"One of New England's best songwriters" -Craig Harris, Boston Globe.
"Terry Kitchens songs are portraits of ordinary people and emotions, captured with extraordinary compassion, honesty and humor. A talented writer." -Richard Middleton, Victory Review.
"Terry Kitchen is definitely a cut above with his eye for detail and unique song ideas. With a keen sense of melody, Terrys songs truly deliver and take the listener on an emotional ride!" -Jeff Pearson, The Bluebird Cafe.
"Terry Kitchen picks up where Elvis Costello and Tom Waits merge and leave off." -Vance Gilbert.

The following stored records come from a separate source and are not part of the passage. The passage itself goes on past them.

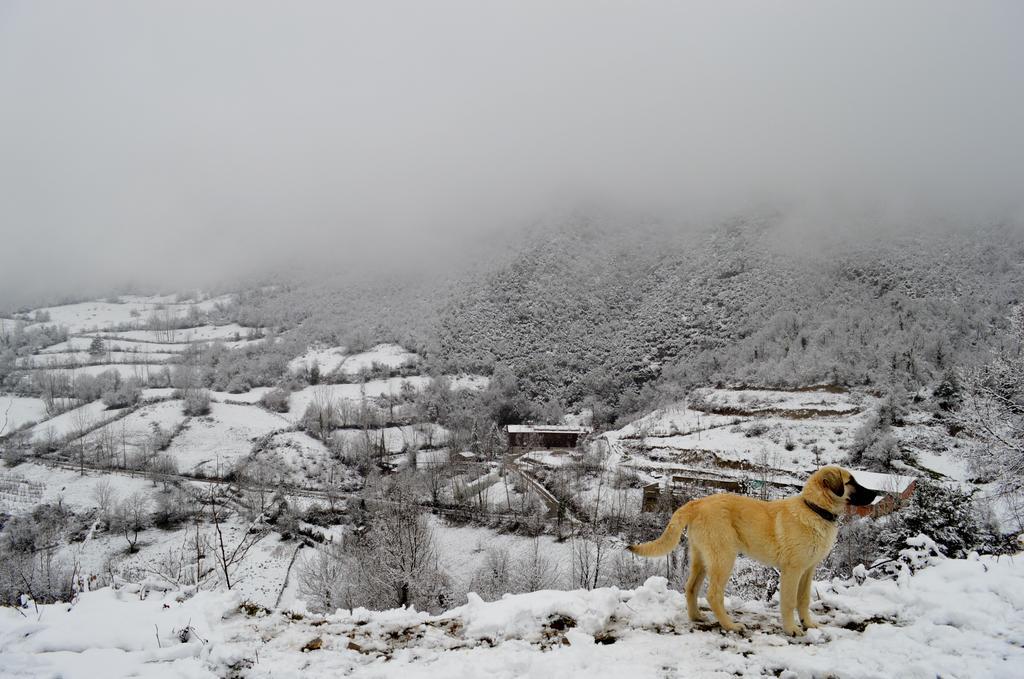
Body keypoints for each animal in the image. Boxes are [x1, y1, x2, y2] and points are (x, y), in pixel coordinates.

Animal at [626, 464, 876, 634]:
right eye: (851, 482)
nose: (876, 493)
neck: (814, 509)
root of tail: (696, 502)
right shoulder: (792, 570)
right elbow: (789, 602)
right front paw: (792, 629)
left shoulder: (808, 570)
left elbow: (803, 599)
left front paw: (808, 623)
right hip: (723, 557)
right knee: (713, 594)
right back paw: (730, 625)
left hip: (702, 558)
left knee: (690, 588)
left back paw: (696, 617)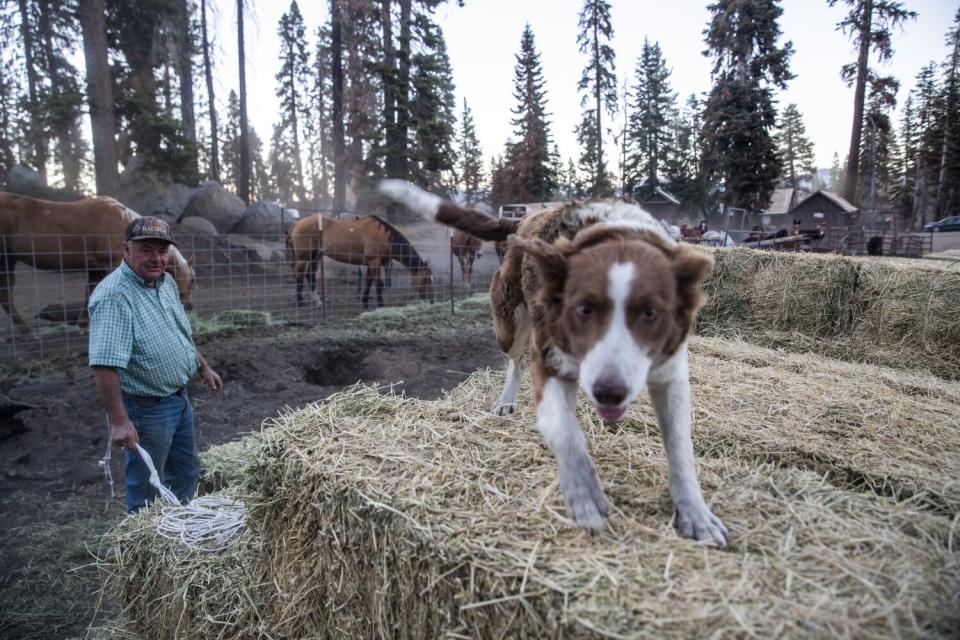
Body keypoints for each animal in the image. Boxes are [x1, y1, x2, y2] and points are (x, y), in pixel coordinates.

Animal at [0, 192, 197, 336]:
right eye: (192, 281)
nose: (189, 306)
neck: (123, 222)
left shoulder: (95, 268)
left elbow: (90, 292)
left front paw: (84, 325)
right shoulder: (113, 265)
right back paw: (26, 331)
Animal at [286, 212, 434, 308]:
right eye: (426, 279)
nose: (432, 300)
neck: (384, 237)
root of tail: (297, 223)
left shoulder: (373, 264)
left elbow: (369, 282)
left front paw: (365, 302)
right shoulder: (374, 262)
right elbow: (378, 284)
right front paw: (381, 305)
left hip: (315, 256)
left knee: (309, 275)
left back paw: (318, 302)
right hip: (303, 258)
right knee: (299, 276)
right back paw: (300, 302)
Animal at [378, 180, 732, 544]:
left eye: (650, 313)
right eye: (583, 309)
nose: (609, 391)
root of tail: (523, 220)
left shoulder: (670, 373)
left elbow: (679, 447)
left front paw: (695, 512)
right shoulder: (549, 361)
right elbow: (565, 432)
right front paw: (583, 492)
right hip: (510, 323)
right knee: (515, 361)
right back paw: (506, 399)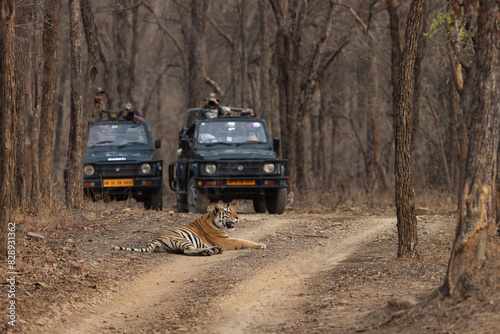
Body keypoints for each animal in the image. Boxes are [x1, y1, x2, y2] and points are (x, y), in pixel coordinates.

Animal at [110, 204, 266, 256]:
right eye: (228, 212)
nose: (238, 217)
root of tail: (155, 239)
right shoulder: (225, 241)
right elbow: (243, 241)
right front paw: (262, 244)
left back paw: (214, 250)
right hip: (181, 239)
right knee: (188, 250)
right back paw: (209, 252)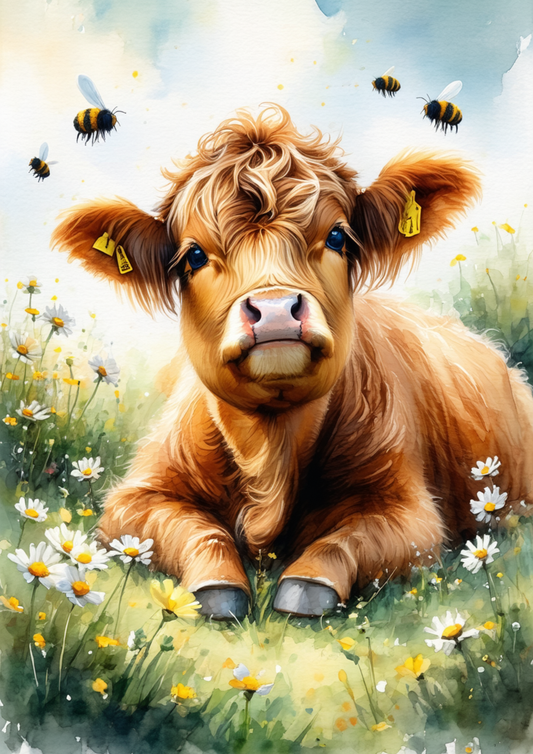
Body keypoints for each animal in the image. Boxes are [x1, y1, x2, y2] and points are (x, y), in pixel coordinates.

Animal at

Boston-based singer/songwriter Terry Kitchen was born in Phillipsburg, New Jersey and grew up on Easton, Pennsylvania's College Hill (home of Lafayette College, setting for his song "The Greatest Game They Never Played," where he saw his first rock bands at anti-war rallies on campus). As a bored teenager Terry roamed the small town streets of Findlay, Ohio (the inspiration for "The Seven Eleven Overture" and "I Own This Town") before escaping to Los Angeles for college (Occidental) and music school (then The Guitar Institute of Technology, now the Music Instititute). He moved to Boston and fronted the '80s original pop/rock band LOOSE TIES (whose video was played on MTV exactly once) before settling on the intimacy of acoustic music as the most natural setting for his songs.
For the past fifteen years Terry has performed on the New England and national coffeehouse and folk festival circuits (including Club Passim in Cambridge, Cafe Lena and the Postcrypt in New York, Godfrey Daniels in Pennsylvania, and the Bluebird Cafe in Nashville, and the Falcon Ridge, Telluride and South Florida folk festivals) and shared the stage with such artists as The Roches, John Gorka, Cheryl Wheeler, Dan Bern, Vance Gilbert, the Nields, Richard Shindell and Susan Werner.

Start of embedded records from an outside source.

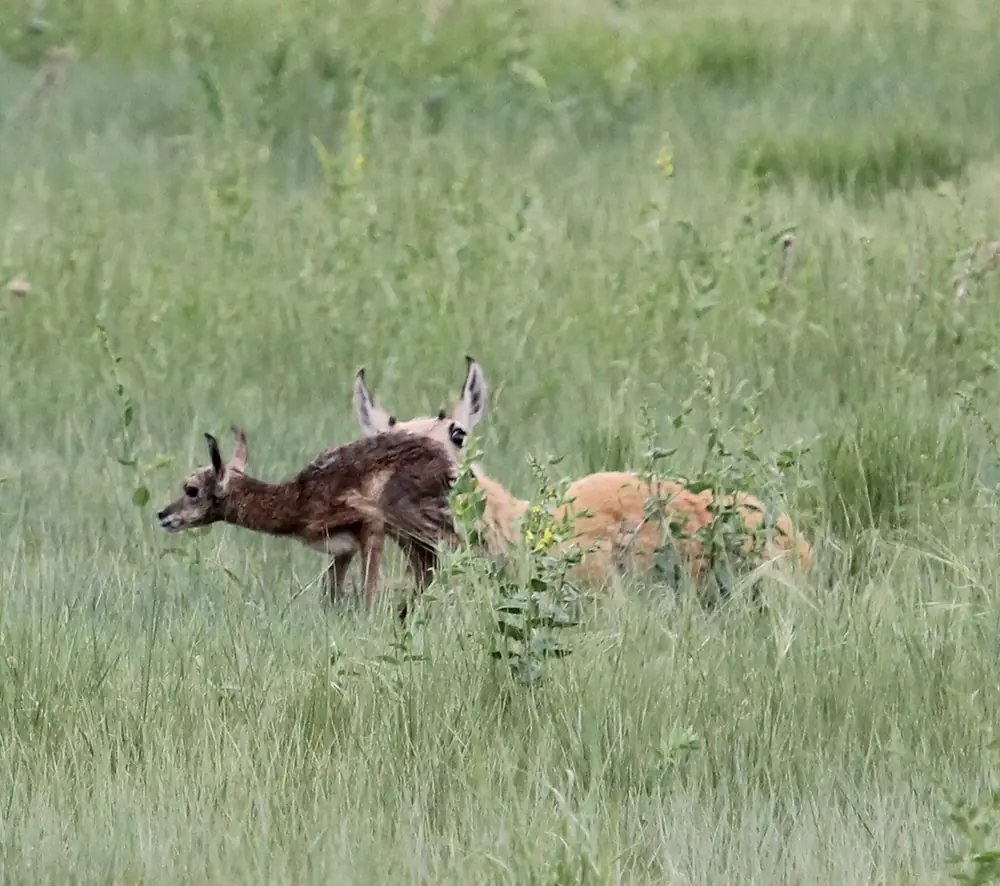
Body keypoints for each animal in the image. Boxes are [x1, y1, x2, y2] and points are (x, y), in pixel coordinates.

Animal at [156, 425, 460, 614]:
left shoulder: (369, 522)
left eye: (191, 489)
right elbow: (329, 595)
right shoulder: (342, 550)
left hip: (410, 519)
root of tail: (447, 463)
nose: (162, 515)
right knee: (429, 569)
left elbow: (368, 588)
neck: (297, 500)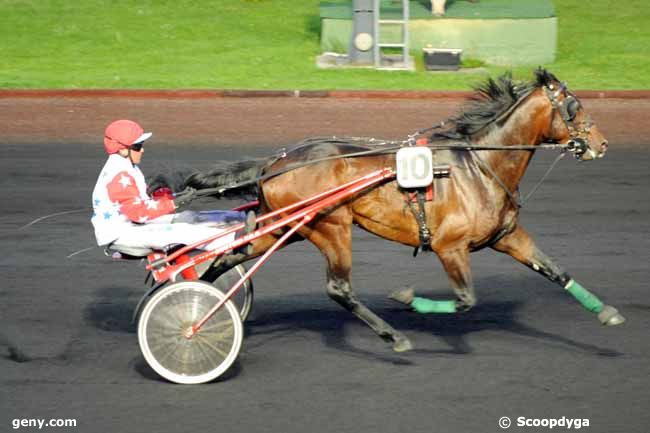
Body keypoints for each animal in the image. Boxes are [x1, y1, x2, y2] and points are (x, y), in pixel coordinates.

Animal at [159, 68, 620, 352]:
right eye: (575, 106)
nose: (601, 144)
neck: (478, 166)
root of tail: (277, 161)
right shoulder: (451, 247)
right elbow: (466, 299)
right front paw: (408, 298)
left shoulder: (507, 236)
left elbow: (556, 270)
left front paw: (607, 313)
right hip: (331, 226)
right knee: (338, 288)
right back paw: (392, 335)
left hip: (282, 227)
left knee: (226, 258)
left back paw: (198, 302)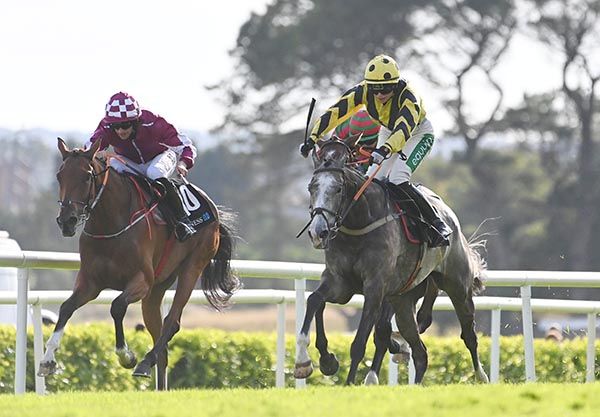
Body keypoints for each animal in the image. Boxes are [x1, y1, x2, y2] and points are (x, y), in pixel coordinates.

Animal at [38, 138, 241, 388]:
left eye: (86, 176)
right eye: (59, 175)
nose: (67, 221)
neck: (111, 225)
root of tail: (211, 207)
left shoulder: (141, 281)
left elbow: (117, 306)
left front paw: (126, 356)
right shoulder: (90, 283)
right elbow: (66, 307)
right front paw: (47, 360)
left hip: (192, 266)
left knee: (172, 321)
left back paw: (145, 362)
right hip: (158, 286)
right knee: (160, 339)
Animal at [292, 136, 490, 384]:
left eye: (337, 189)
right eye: (311, 187)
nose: (318, 233)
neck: (359, 223)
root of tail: (450, 216)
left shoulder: (375, 289)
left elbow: (360, 342)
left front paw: (349, 382)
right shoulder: (339, 282)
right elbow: (314, 301)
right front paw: (313, 361)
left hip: (457, 287)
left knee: (468, 333)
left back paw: (482, 376)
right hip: (403, 301)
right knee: (420, 351)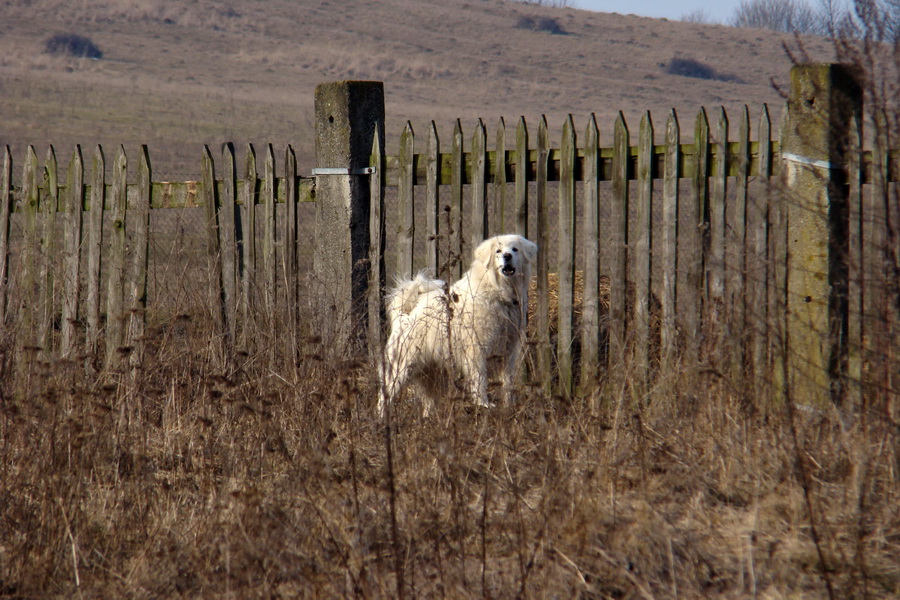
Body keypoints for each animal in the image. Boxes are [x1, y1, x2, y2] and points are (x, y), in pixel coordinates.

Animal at [378, 234, 536, 418]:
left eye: (514, 249)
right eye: (498, 251)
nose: (507, 256)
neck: (497, 289)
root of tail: (404, 315)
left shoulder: (508, 351)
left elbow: (508, 383)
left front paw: (509, 407)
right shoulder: (477, 350)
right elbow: (480, 380)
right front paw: (483, 405)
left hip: (433, 373)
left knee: (429, 400)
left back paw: (429, 419)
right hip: (402, 367)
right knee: (385, 396)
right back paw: (382, 419)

Kitchen has released eight solo CDs including his latest, 'heaven here on earth,' his most adventurous and energized CD yet which features a fulll band on most tracks while still keeping focus on his literate, detail-rich songwriting, fluid guitar playing and intimate vocals. Produced by Kitchen and Daniel Cantor (drummer for the band Jim's Big Ego), the album ranges from the drag race opera "The Seven Eleven Overture" with its accordion and Mark Knopfler-esgue guitars to the baroque string quartet of "Nothing Works better." The result is soundscape that takes the listener to the heart of each song.

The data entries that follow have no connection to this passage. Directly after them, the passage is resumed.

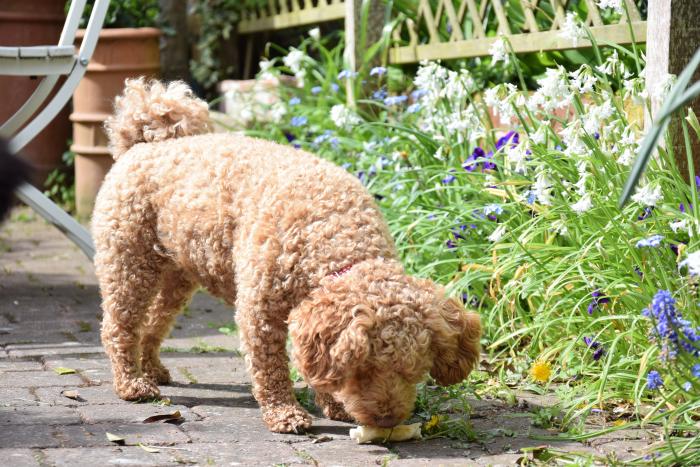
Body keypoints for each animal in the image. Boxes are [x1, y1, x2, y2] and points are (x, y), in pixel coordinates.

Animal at [94, 80, 482, 436]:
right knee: (119, 327)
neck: (332, 235)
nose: (386, 419)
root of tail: (142, 145)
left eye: (412, 372)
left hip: (177, 277)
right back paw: (132, 384)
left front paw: (331, 405)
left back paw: (152, 368)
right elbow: (271, 369)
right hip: (129, 265)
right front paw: (286, 414)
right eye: (361, 371)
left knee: (153, 323)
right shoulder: (259, 313)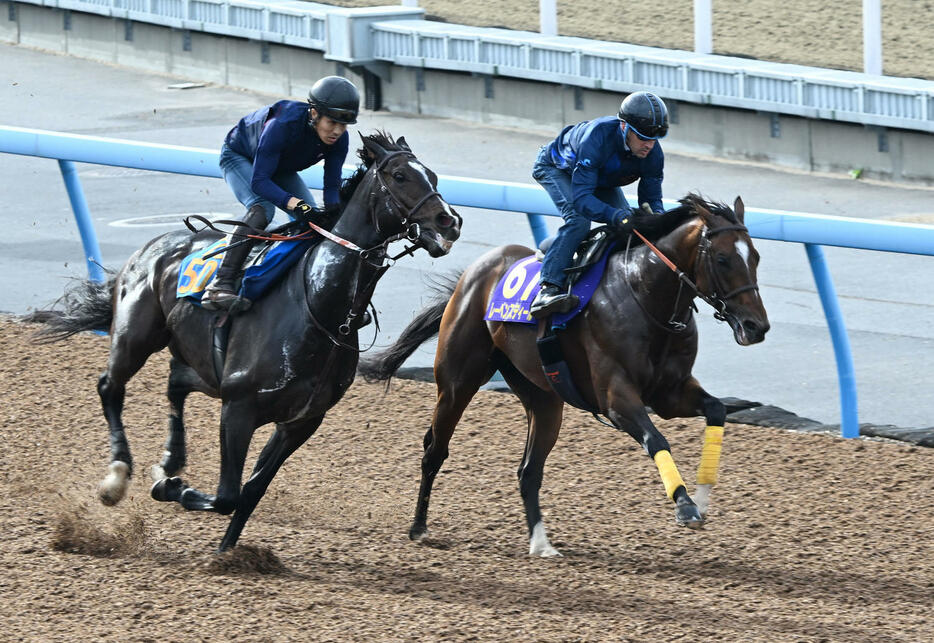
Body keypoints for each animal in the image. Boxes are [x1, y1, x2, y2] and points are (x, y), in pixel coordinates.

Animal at [31, 132, 462, 552]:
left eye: (434, 177)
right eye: (400, 176)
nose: (449, 220)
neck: (320, 309)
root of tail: (149, 248)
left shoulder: (301, 421)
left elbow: (250, 491)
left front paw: (226, 552)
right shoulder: (239, 409)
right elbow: (227, 495)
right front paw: (171, 488)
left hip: (203, 366)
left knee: (175, 381)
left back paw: (170, 460)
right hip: (136, 336)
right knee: (111, 386)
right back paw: (118, 476)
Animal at [358, 195, 768, 560]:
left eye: (756, 257)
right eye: (722, 258)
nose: (756, 327)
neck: (644, 294)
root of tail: (473, 273)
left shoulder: (670, 393)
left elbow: (716, 410)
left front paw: (702, 496)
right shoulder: (616, 399)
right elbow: (656, 439)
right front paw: (685, 506)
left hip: (543, 397)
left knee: (528, 471)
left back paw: (540, 544)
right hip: (457, 381)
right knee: (435, 450)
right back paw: (419, 527)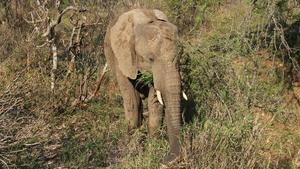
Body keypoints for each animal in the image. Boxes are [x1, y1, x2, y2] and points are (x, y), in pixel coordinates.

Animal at [103, 7, 183, 165]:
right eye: (150, 59)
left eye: (180, 55)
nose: (166, 160)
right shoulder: (122, 56)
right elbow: (131, 98)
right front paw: (133, 144)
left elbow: (155, 97)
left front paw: (153, 144)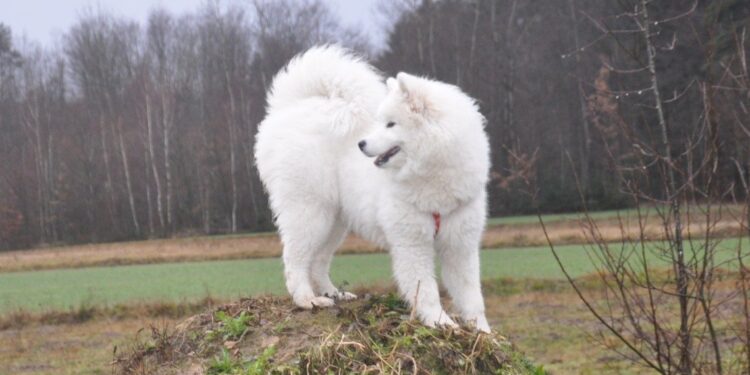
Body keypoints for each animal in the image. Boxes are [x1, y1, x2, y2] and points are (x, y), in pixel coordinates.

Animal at [258, 44, 494, 332]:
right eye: (382, 122)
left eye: (390, 124)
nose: (361, 144)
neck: (432, 173)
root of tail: (290, 108)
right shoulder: (412, 243)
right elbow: (426, 290)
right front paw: (440, 322)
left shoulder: (460, 245)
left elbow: (472, 297)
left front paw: (483, 332)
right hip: (310, 212)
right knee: (295, 259)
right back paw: (307, 299)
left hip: (334, 221)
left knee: (319, 261)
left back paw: (332, 293)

'heaven here on earth' follows 2004's 'that's how it used to be,' a moody, ecologically themed album, 2002's 'Right Now' (which reached 34 on the national folk DJ chart), 1999's 'blues for cain & abel' (a deeply personal collection of songs of doubt and faith which includes his bluesy rendition of the Beatles' "Let It Be"), 1997's 'blanket' (which was voted number 21 best CD of that year by Folk Digest) and 1995's 'I Own This Town.'
Kitchen's songs have won the USA Songwriting Competition and Mid-Atlantic Song Contest and been runner up in the John Lennon Songwriting Contest.